La majorité des élus favorables à une reprise en septembre

Eric Jalton, maire des Abymes, l'une des plus grosses communes de l'île, a réagi jeudi sur Guadeloupe La 1ère. "Si le préfet et le recteur sont en mesure d'assurer la sécurité sanitaire" des enfants, du personnel et des familles, "qu'ils viennent réquisitionner et assurer eux-mêmes cette affaire", a-t-il déclaré. "Nous nous préparons pour être prêts en septembre", a ajouté Eric Jalton.

Le 4 mai, lors d'une conférence territoriale de l'action publique, presque tous les élus locaux avaient signé une "motion" validant un retour à l'école en septembre, au motif que "les conditions n'étaient pas réunies pour une rentrée dès le 11 mai". Seul le département a acté de créer les conditions de reprise pour ses collèges.
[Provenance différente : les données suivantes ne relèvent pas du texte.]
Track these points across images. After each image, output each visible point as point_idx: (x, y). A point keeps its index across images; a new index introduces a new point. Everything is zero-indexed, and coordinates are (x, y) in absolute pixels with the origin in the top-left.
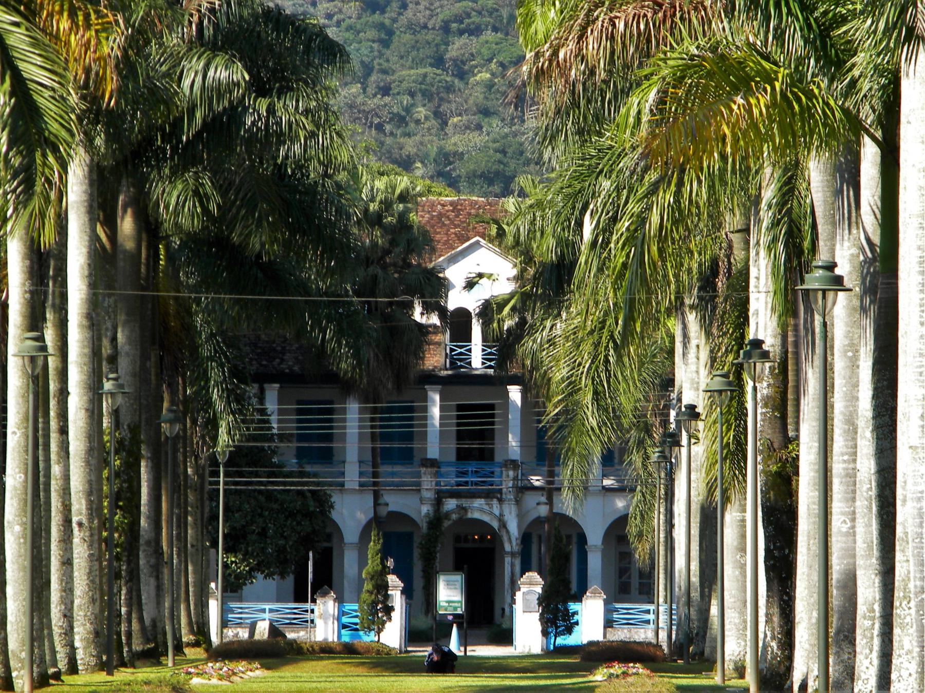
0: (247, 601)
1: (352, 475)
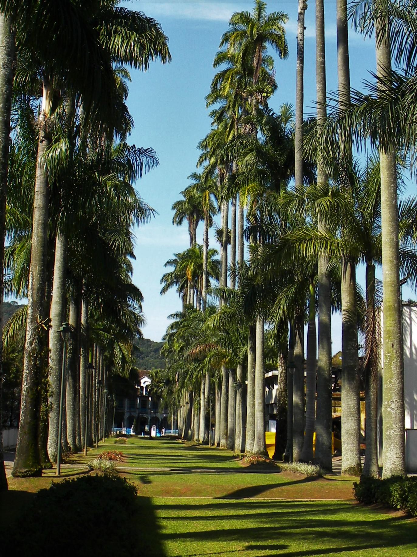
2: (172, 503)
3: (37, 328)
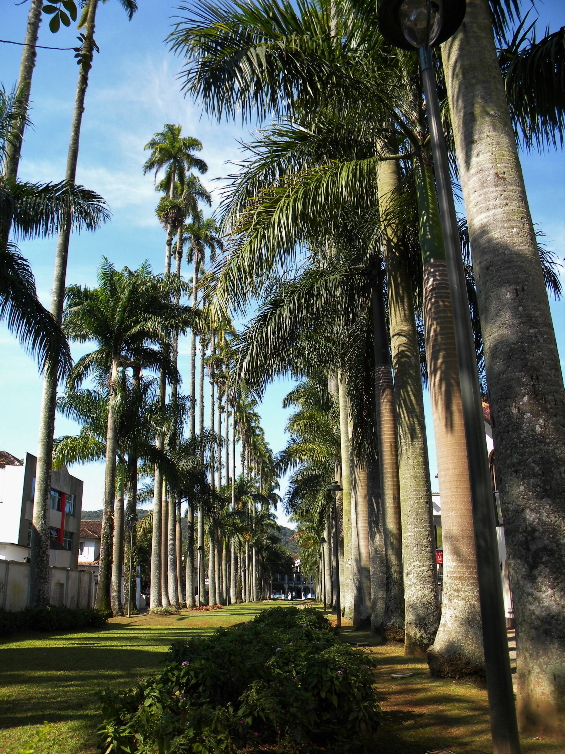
1: (286, 582)
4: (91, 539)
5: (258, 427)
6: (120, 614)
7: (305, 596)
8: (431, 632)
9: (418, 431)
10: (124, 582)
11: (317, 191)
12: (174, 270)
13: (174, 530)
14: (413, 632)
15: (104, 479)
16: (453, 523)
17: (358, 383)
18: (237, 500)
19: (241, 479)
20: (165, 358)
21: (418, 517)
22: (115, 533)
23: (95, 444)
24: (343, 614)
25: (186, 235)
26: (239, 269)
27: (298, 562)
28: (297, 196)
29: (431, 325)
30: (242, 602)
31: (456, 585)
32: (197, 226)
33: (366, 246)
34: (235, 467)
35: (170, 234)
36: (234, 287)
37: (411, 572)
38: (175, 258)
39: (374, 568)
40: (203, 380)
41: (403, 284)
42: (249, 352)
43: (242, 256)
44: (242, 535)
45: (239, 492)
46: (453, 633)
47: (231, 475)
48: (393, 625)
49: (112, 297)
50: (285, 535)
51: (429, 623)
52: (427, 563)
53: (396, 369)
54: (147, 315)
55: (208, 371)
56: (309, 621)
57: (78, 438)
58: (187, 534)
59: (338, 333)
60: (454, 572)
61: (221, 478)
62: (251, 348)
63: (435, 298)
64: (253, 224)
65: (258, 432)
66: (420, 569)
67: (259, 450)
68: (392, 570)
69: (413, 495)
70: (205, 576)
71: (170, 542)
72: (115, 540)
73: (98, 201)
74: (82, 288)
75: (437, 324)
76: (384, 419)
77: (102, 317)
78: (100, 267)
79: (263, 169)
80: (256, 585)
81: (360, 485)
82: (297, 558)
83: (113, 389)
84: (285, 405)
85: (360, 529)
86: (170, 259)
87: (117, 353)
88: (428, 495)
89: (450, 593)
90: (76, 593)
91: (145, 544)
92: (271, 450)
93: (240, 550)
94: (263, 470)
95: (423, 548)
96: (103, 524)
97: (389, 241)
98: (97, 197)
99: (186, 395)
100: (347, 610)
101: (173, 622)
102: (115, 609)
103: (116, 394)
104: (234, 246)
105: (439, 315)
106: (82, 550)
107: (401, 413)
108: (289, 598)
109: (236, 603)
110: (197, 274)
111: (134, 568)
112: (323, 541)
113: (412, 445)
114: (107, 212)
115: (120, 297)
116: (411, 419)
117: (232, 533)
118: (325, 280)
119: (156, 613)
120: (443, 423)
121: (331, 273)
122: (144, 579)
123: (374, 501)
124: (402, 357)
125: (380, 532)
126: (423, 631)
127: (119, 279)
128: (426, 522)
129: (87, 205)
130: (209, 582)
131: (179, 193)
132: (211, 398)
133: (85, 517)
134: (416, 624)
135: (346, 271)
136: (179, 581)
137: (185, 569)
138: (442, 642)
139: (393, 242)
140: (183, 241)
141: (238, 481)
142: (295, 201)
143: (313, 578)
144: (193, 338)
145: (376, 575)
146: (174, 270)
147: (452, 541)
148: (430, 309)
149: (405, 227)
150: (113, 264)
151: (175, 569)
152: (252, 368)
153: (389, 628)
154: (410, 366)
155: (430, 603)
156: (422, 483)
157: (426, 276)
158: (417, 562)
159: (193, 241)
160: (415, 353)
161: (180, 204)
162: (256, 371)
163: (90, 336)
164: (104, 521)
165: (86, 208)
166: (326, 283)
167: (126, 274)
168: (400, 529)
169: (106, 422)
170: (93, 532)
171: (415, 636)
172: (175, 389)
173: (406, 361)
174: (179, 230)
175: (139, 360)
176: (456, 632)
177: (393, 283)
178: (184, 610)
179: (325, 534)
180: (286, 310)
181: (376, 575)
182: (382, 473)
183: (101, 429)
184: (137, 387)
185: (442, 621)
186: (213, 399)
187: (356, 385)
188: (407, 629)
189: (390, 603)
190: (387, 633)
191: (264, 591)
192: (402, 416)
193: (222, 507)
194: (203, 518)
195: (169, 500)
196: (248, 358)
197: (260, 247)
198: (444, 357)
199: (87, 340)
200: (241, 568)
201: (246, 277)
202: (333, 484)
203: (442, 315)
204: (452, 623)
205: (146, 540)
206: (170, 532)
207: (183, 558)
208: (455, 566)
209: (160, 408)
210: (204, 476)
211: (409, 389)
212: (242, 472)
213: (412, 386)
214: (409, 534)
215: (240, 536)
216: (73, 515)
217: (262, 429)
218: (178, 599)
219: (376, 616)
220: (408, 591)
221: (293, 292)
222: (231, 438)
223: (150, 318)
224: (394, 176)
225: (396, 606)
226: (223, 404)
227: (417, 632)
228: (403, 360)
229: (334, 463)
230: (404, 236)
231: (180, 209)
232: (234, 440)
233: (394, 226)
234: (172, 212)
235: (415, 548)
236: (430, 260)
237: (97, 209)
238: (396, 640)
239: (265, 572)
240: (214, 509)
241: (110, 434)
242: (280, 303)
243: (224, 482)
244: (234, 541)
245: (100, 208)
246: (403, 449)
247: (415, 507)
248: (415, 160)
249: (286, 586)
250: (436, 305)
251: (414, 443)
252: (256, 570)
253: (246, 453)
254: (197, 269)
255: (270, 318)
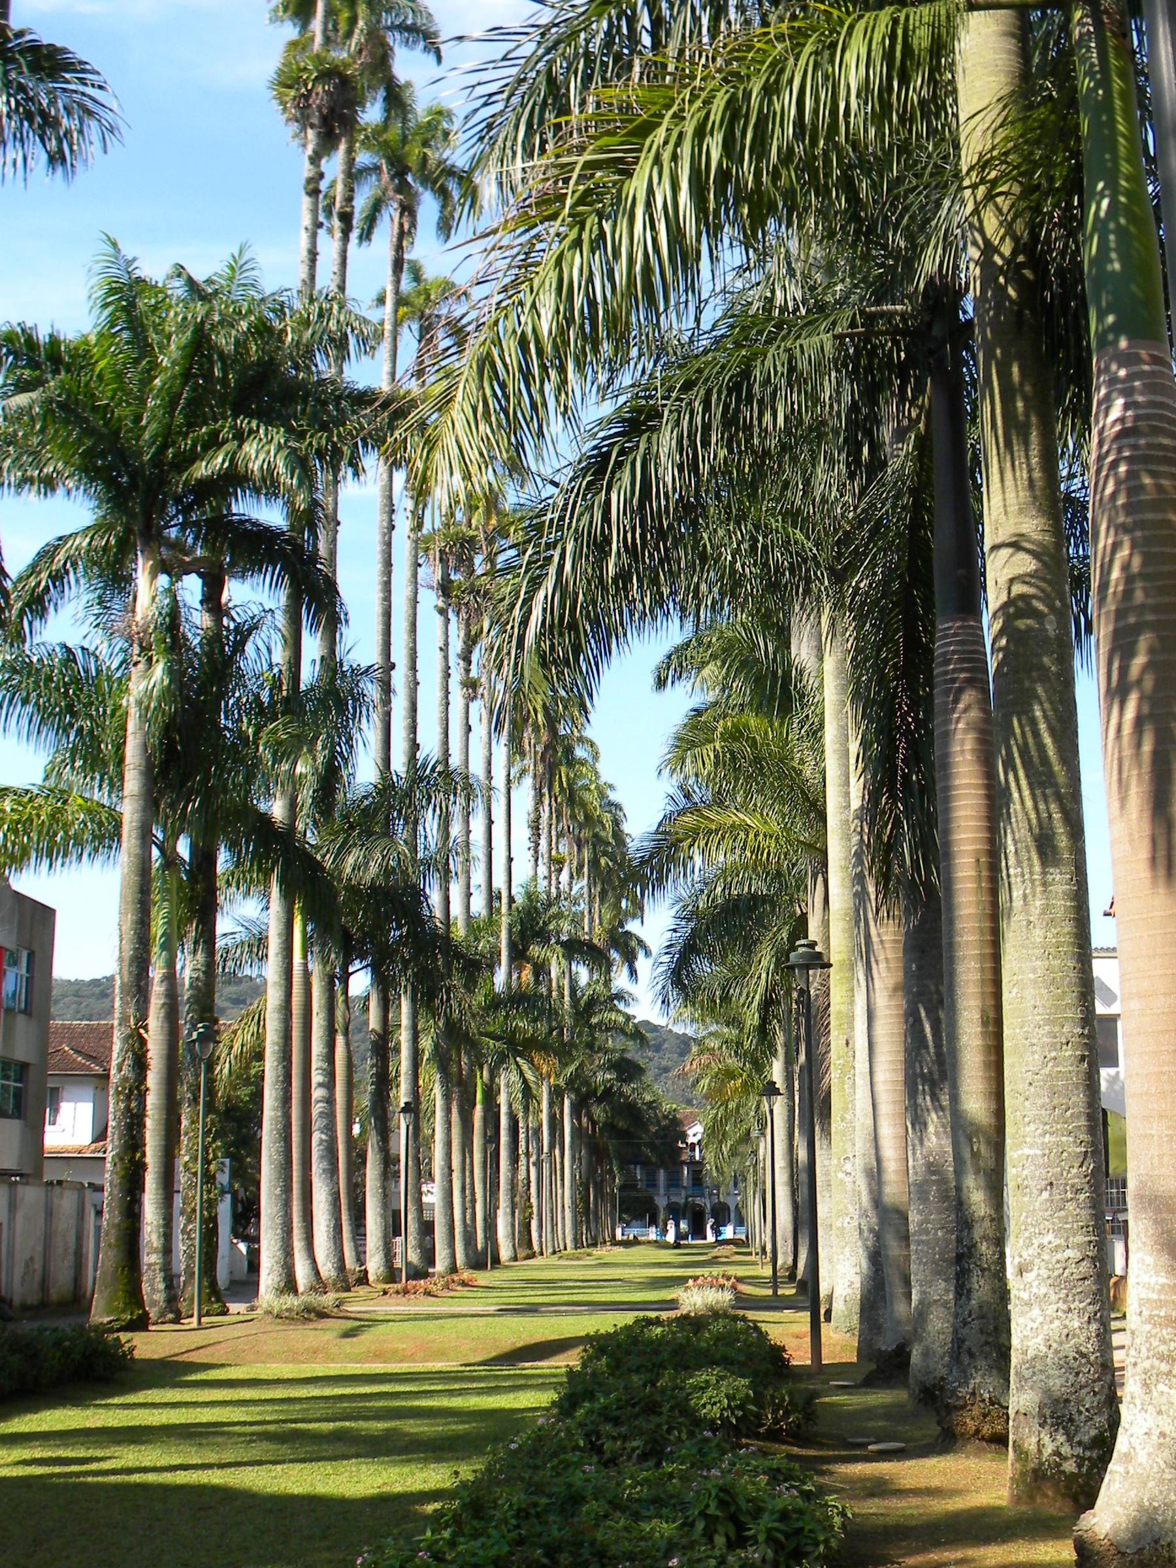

La région, favorable à une reprise en septembre, a cependant mis à disposition des agents "pour les besoins de gestion administrative des établissements", a indiqué le président dans un courrier au recteur daté du 1er juin. "La majorité des lycée a rouvert", assure de son côté le rectorat, rappelant que "le Premier ministre a appelé au retour à l'école de tous les enfants" avant les grandes vacances.